McSwagger was subsequently offered both a sandwich and head CT by the ED staff, both of which he refused.  Moments later, McSwagger’s pager sounded and the familiar number of the emergency department popped up on the alpha-numeric screen.

“I was in pain, but it seems like I always feel worse than at least half the patients I’m admitting, so I didn’t think much about answering it.  I was shocked to hear the voice of Dr. Beaches on the other end of the line.  Sandy was a little difficult to understand, partially because I could hear her voice at the workstation right outside my door and then again on my cellphone, and partially because of the Dilaudid they were giving me, but I got the gist.  She said, ‘I’ve got one for you.  36-year-old man with no significant past medical history.  Comes in with a hot appendix, surgery says to admit them to medicine and they’ll consult.’  I marveled at the irony of the situation, I mean here I was with appendicitis, and there’s another guy my exact age who also needed to be admitted for appendicitis.  I asked for the patient’s location, and Sandy shot back with room 8.”

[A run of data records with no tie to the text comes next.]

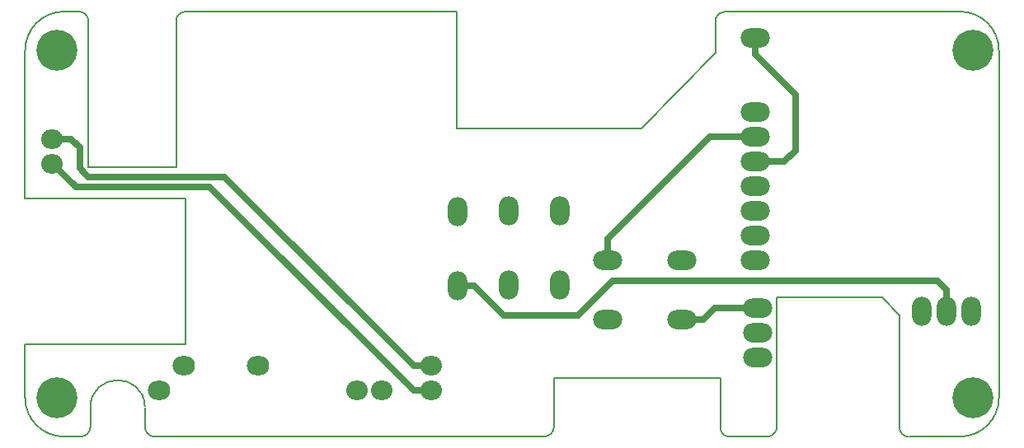
<source format=gbl>
%TF.GenerationSoftware,KiCad,Pcbnew,(5.0.0)*%
%TF.CreationDate,2019-07-02T00:18:45+02:00*%
%TF.ProjectId,Gnu vario V1.9,476E7520766172696F2056312E392E6B,V 1.4*%
%TF.SameCoordinates,Original*%
%TF.FileFunction,Copper,L2,Bot,Signal*%
%TF.FilePolarity,Positive*%
%FSLAX46Y46*%
G04 Gerber Fmt 4.6, Leading zero omitted, Abs format (unit mm)*
G04 Created by KiCad (PCBNEW (5.0.0)) date 07/02/19 00:18:45*
%MOMM*%
%LPD*%
G01*
G04 APERTURE LIST*
%ADD10C,0.150000*%
%ADD11O,2.200000X2.000000*%
%ADD12C,4.200000*%
%ADD13O,2.300000X2.000000*%
%ADD14O,3.000000X2.000000*%
%ADD15O,2.000000X3.000000*%
%ADD16C,0.700000*%
G04 APERTURE END LIST*
D10*
X162700000Y-95300000D02*
X173500000Y-95300000D01*
X162700000Y-108600000D02*
G75*
G02X161700000Y-109600000I-1000000J0D01*
G01*
X176200000Y-109600000D02*
G75*
G02X175300000Y-108700000I0J900000D01*
G01*
X175300000Y-97100000D02*
X175300000Y-108800000D01*
X173500000Y-95300000D02*
X175300000Y-97100000D01*
X162700000Y-95300000D02*
X162700000Y-108600000D01*
X157800000Y-109600000D02*
G75*
G02X156900000Y-108700000I0J900000D01*
G01*
X85500000Y-69900000D02*
X85500000Y-85100000D01*
X102000000Y-100100000D02*
X85500000Y-100100000D01*
X102000000Y-85100000D02*
X102000000Y-100100000D01*
X101000000Y-85100000D02*
X102000000Y-85100000D01*
X101000000Y-85100000D02*
X85500000Y-85100000D01*
X148800000Y-77900000D02*
X156400000Y-70100000D01*
X129800000Y-77900000D02*
X148800000Y-77900000D01*
X129800000Y-65900000D02*
X129800000Y-77900000D01*
X157800000Y-109600000D02*
X161700000Y-109600000D01*
X175700000Y-65900000D02*
X162400000Y-65900000D01*
X162400000Y-65900000D02*
X157400000Y-65900000D01*
X156402857Y-66600886D02*
G75*
G02X157400000Y-65900000I952331J-295115D01*
G01*
X156400000Y-66600000D02*
X156400000Y-70100000D01*
X98800000Y-109600000D02*
G75*
G02X97800000Y-108600000I0J1000000D01*
G01*
X92198215Y-108600000D02*
G75*
G02X91198215Y-109600000I-1000000J0D01*
G01*
X92198215Y-106600000D02*
G75*
G02X97800000Y-106500000I2801785J0D01*
G01*
X97800000Y-108600000D02*
X97800000Y-106600000D01*
X92198215Y-108600000D02*
X92198215Y-106600000D01*
X139800000Y-108600000D02*
G75*
G02X138800000Y-109600000I-1000000J0D01*
G01*
X101000000Y-66900000D02*
G75*
G02X102000000Y-65900000I1000000J0D01*
G01*
X91000000Y-65900000D02*
G75*
G02X92000000Y-66900000I0J-1000000D01*
G01*
X85500000Y-69900000D02*
G75*
G02X89500000Y-65900000I4000000J0D01*
G01*
X89500000Y-109600000D02*
G75*
G02X85500000Y-105600000I0J4000000D01*
G01*
X185500000Y-105600000D02*
G75*
G02X181500000Y-109600000I-4000000J0D01*
G01*
X181500000Y-65900000D02*
G75*
G02X185500000Y-69900000I0J-4000000D01*
G01*
X156900000Y-103600000D02*
X139800000Y-103600000D01*
X139800000Y-103600000D02*
X139800000Y-108600000D01*
X156900000Y-108700000D02*
X156900000Y-103600000D01*
X138800000Y-109600000D02*
X98800000Y-109600000D01*
X181500000Y-109600000D02*
X176300000Y-109600000D01*
X185500000Y-69900000D02*
X185500000Y-105600000D01*
X175700000Y-65900000D02*
X181500000Y-65900000D01*
X102000000Y-65900000D02*
X129800000Y-65900000D01*
X101000000Y-81900000D02*
X101000000Y-66900000D01*
X92000000Y-81900000D02*
X101000000Y-81900000D01*
X92000000Y-66900000D02*
X92000000Y-81900000D01*
X89500000Y-65900000D02*
X91000000Y-65900000D01*
X85500000Y-105600000D02*
X85500000Y-100100000D01*
X91200000Y-109600000D02*
X89500000Y-109600000D01*
D11*
X88260000Y-81580000D03*
X88260000Y-79040000D03*
D12*
X88800000Y-105600000D03*
X88800000Y-69900000D03*
X182800000Y-69900000D03*
X182800000Y-105600000D03*
D11*
X127184546Y-102334532D03*
X127184546Y-104874532D03*
D13*
X99244546Y-104884532D03*
D11*
X122104546Y-104874532D03*
X119564546Y-104874532D03*
D13*
X109404546Y-102334532D03*
X101784546Y-102334532D03*
D14*
X160700000Y-96420000D03*
X160700000Y-101500000D03*
X160700000Y-98960000D03*
X152950000Y-97570000D03*
X145330000Y-97570000D03*
X152950000Y-91510000D03*
X145330000Y-91510000D03*
D15*
X140390000Y-94040000D03*
X140390000Y-86420000D03*
X135130000Y-94040000D03*
X135130000Y-86420000D03*
X129890000Y-94070000D03*
X129890000Y-86450000D03*
X177580000Y-96740000D03*
X180120000Y-96740000D03*
X182660000Y-96740000D03*
D14*
X160500000Y-91500000D03*
X160500000Y-88960000D03*
X160500000Y-86420000D03*
X160500000Y-83880000D03*
X160500000Y-76260000D03*
X160500000Y-81340000D03*
X160500000Y-78800000D03*
X160500000Y-68640000D03*
D16*
X158500000Y-96420000D02*
X158500000Y-96420000D01*
X155150000Y-97570000D02*
X156300000Y-96420000D01*
X156300000Y-96420000D02*
X158500000Y-96420000D01*
X155150000Y-97570000D02*
X155150000Y-97570000D01*
X152950000Y-97570000D02*
X155150000Y-97570000D01*
X158500000Y-96420000D02*
X160700000Y-96420000D01*
X163460000Y-81340000D02*
X163460000Y-81340000D01*
X160500000Y-70340000D02*
X160500000Y-68640000D01*
X164600000Y-74440000D02*
X160500000Y-70340000D01*
X164600000Y-80200000D02*
X164600000Y-74440000D01*
X160500000Y-81340000D02*
X163460000Y-81340000D01*
X163460000Y-81340000D02*
X164600000Y-80200000D01*
X180120000Y-94540000D02*
X180120000Y-96740000D01*
X131590000Y-94070000D02*
X134620000Y-97100000D01*
X129890000Y-94070000D02*
X131590000Y-94070000D01*
X134620000Y-97100000D02*
X142300000Y-97100000D01*
X142300000Y-97100000D02*
X145800000Y-93600000D01*
X145800000Y-93600000D02*
X179180000Y-93600000D01*
X179180000Y-93600000D02*
X180120000Y-94540000D01*
X156800000Y-78800000D02*
X160500000Y-78800000D01*
X145330000Y-89270000D02*
X145330000Y-91510000D01*
X160500000Y-78800000D02*
X155800000Y-78800000D01*
X155800000Y-78800000D02*
X145330000Y-89270000D01*
X127184546Y-102334532D02*
X125384546Y-102334532D01*
X91699692Y-82625010D02*
X91100000Y-82025318D01*
X90240000Y-79040000D02*
X88260000Y-79040000D01*
X91100000Y-82025318D02*
X91100000Y-79900000D01*
X91100000Y-79900000D02*
X90240000Y-79040000D01*
X91699692Y-82625010D02*
X91725010Y-82625010D01*
X92000000Y-82900000D02*
X105950014Y-82900000D01*
X91725010Y-82625010D02*
X92000000Y-82900000D01*
X125384546Y-102334532D02*
X105950014Y-82900000D01*
X125384546Y-104874532D02*
X127184546Y-104874532D01*
X88260000Y-81580000D02*
X88360000Y-81580000D01*
X88360000Y-81580000D02*
X90405020Y-83625020D01*
X90425020Y-83625020D02*
X90700010Y-83900010D01*
X90405020Y-83625020D02*
X90425020Y-83625020D01*
X90700010Y-83900010D02*
X104410024Y-83900010D01*
X104410024Y-83900010D02*
X125384546Y-104874532D01*
M02*

</source>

The uniqueness of the situation dawned on McSwagger immediately.  “I asked Sandy if she explained to the surgeon that I was medicine, and if the surgeon didn’t admit me, I’d be admitting myself.”

Beaches in an off the record interview stated, “Yeah I told surgery that the hospitalist was the patient with appendicitis, but when the surgeon said he really didn’t feel comfortable admitting the patient because of his age, I didn’t fight too hard.  I mean, isn’t that why we have hospitalists anyway?  So they can admit for everyone else?”

A stunned McSwagger immediately set about writing his own orders and dictating his own history and physical.  “It was difficult, because, you know, I was experiencing an intra-abdominal emergency, but, hey, I know myself better than anyone.  And I still learned some things about myself during my social history.”

An increasingly incoherent McSwagger was whisked away to a med-surg floor to await surgical evaluation.  Upon his arrival to his double room on the 4 North tower, McSwagger received another page, which he dutifully answered.

“It was all very surreal.  The nurse told me my patient had arrived on the ward.  I told her I was the patient.  She apparently thought I was making an existential statement and replied, ‘Aren’t we all just the sum of our patients and our patience?’  I know, it doesn’t make any sense to me either now, but at the time it was profound, because, you know, Dilaudid.”

McSwagger’s subsequent surgical evaluation and emergent appendectomy went off without a hitch, but only because of the quick thinking of Chief of Anesthesia David Le Chatlier. Said Dr. Le Chatlier, “I knew McSwagger was the hospitalist on call.  Ordinarily, we’d do this kind of thing under general, but hey, he was going to have to answer pages intra-op.  And I couldn’t use a spinal; what if he had to get off the table during the procedure to go run a code.  That’s when it hit me: just use a local.”

A grateful McSwagger later stated that without anesthesia’s quick thinking at 3 AM, who knows how many unsigned diet orders and blood sugars of 173 would have gone reported until the primary teams showed up at 6 AM.

While the rest of McSwagger’s hospitalization was uneventful, except for a confusing moment in which McSwagger was awakened from a deep sleep by his pager, only to find out that he was being called by his own nurse, apparently because he needed something for sleep, the paradox did not end when he left the facility.  The mirror paradox, in which patient and physician are both one, really becomes bizarre with patient satisfaction surveys.  “I really wasn’t happy with the care I received, I mean, I had to admit myself.  But then I realized, if I let the facility have it, I was just damning myself.  I mean, it wasn’t going to reflect on the surgeon, I was my own attending of record.  Would I be saying that I should have done a better job taking care of myself?  I’m putting my own job in jeopardy if I tell the truth.”

At press time, McSwagger was still pondering his options, but stated he was not above litigation.  A written statement provided the State Liaison Malpractice Examiner stated that while this kind of case was without precedent, it may open an exciting new area of jurisprudence in a field where plausibility has never really mattered.